Extrait
-.-.-

Premier album studio de Tchavolo depuis « 7 gypsy nights » en 2007 ; il faut dire que le guitariste ne donne souvent sa pleine mesure qu’en live (concerts, afters, jam session…). Mais ça valait le coup d’attendre car voilà un très grand cru.
Plusieurs raisons à cela ; tout d’abord l’équipe : Claudius Dupont, contrebasse et Samy Daussat, guitare d’accompagnement, une section rythmique à l’efficacité redoutable qui « accompagne » Tchavolo depuis une dizaine d’années ; Marie-Christine Brambilla, comédienne, auteur et interprète vient poser ses mots de poète sur 3 morceaux, ce qui apporte une respiration bienvenue au « tous cordes » ; ensuite le répertoire : sur 12 titres, 8 compos inspirées de Tchavolo, dans lesquelles il donne le meilleur de lui-même. Pour le reste, Bal, petit bal, revu et corrigé, un Brazil peut-être dispensable dans la mesure où il nuit un peu à l’unité du disque, Un beau rêve d’Automne, boléro nostalgique signé Samy Daussat pour la musique et MC Brambilla pour les paroles, qui conjugue dans sa narration fragilité et présence lumineuse, le tout ponctué de chorus de Tchavolo d’une grande sensibilité, et bien sûr, l’incontournable Nuages, dans une version d’une grande fraicheur, bien que Tchavolo ait du le jouer quelques milliers de fois ; une version qui prend tout son sens puisqu’elle s’insère dans un triptyque inspiré, qui débute avec une magnifique pièce en solo (il y en a deux autres du même calibre) empreinte de sérénité, judicieusement intitulée Mon cœur, exercice périlleux dans la grande tradition des improvisations en solo de Django, suivi de l’intense Django la périphérie des zones, hommage sensible à l’illustre manouche (le seul maitre de Tchavolo, qu’il n’oublie jamais de célébrer), proche dans l’esprit de la dernière rumba de Django des Primitifs du futur, avec un texte poétique signé Marie Christine Brambilla, qu’elle habite avec ferveur, portée par un thème lancinant et de somptueux contrechants de Tchavolo.

-.-.-

Données fournies
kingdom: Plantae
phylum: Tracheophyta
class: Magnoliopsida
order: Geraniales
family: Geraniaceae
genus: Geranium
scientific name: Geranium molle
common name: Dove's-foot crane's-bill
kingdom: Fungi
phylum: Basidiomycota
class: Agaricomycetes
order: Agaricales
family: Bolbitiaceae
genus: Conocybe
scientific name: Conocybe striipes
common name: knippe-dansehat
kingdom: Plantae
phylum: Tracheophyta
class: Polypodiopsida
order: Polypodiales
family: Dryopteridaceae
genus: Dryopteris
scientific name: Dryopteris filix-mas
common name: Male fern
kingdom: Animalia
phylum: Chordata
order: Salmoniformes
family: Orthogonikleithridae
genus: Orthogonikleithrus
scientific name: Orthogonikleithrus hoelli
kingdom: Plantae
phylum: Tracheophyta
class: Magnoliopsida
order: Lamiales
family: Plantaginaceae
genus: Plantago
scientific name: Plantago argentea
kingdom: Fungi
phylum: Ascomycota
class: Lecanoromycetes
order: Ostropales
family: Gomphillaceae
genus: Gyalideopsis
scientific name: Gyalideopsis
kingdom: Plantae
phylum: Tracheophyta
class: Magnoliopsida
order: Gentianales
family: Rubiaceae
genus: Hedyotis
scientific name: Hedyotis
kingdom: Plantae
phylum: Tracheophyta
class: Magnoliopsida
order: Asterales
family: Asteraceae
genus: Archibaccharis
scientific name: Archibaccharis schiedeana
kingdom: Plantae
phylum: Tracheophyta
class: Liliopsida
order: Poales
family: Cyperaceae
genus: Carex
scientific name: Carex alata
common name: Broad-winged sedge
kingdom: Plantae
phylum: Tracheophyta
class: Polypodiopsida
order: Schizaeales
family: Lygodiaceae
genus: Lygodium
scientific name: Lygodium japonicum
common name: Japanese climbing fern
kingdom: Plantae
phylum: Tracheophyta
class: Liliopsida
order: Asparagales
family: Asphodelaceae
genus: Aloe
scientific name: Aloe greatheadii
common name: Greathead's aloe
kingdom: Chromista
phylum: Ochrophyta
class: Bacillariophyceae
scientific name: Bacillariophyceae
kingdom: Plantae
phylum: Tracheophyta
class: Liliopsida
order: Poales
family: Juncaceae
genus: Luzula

-.-.-

Exercices à faire
(A) D'après la chronique de l'album de Tchavolo, qui tient la contrebasse dans l'équipe ?
(B) Mets sous forme de tableau Markdown les lignes de classification, en partant de celle qui contient « genus: Hedyotis » et en finissant par celle qui contient « family: Lygodiaceae », toutes deux comprises. Utilise deux colonnes, « N° » et « Ligne », et laisse de côté les lignes vides.

Corrigé
(A) Claudius Dupont.

(B)
| N° | Ligne |
|---|---|
| 1 | genus: Hedyotis |
| 2 | scientific name: Hedyotis |
| 3 | kingdom: Plantae |
| 4 | phylum: Tracheophyta |
| 5 | class: Magnoliopsida |
| 6 | order: Asterales |
| 7 | family: Asteraceae |
| 8 | genus: Archibaccharis |
| 9 | scientific name: Archibaccharis schiedeana |
| 10 | kingdom: Plantae |
| 11 | phylum: Tracheophyta |
| 12 | class: Liliopsida |
| 13 | order: Poales |
| 14 | family: Cyperaceae |
| 15 | genus: Carex |
| 16 | scientific name: Carex alata |
| 17 | common name: Broad-winged sedge |
| 18 | kingdom: Plantae |
| 19 | phylum: Tracheophyta |
| 20 | class: Polypodiopsida |
| 21 | order: Schizaeales |
| 22 | family: Lygodiaceae |